* Activity: Your answer should be the line containing "A precision replacement" and each line after it through the end of the data below, repeated exactly.

::: Data section :::

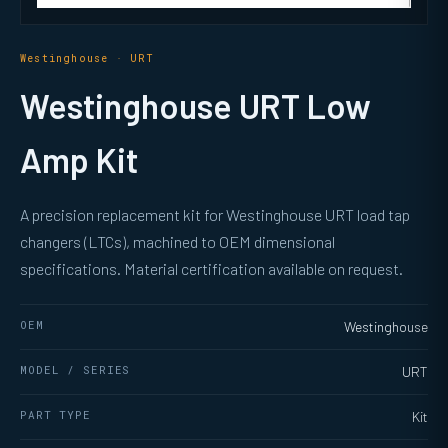
Westinghouse · URT
Westinghouse URT Low
Amp Kit
A precision replacement kit for Westinghouse URT load tap
changers (LTCs), machined to OEM dimensional
specifications. Material certification available on request.
OEM
Westinghouse
MODEL / SERIES
URT
PART TYPE
Kit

:::

* Exercise solution:
A precision replacement kit for Westinghouse URT load tap
changers (LTCs), machined to OEM dimensional
specifications. Material certification available on request.
OEM
Westinghouse
MODEL / SERIES
URT
PART TYPE
Kit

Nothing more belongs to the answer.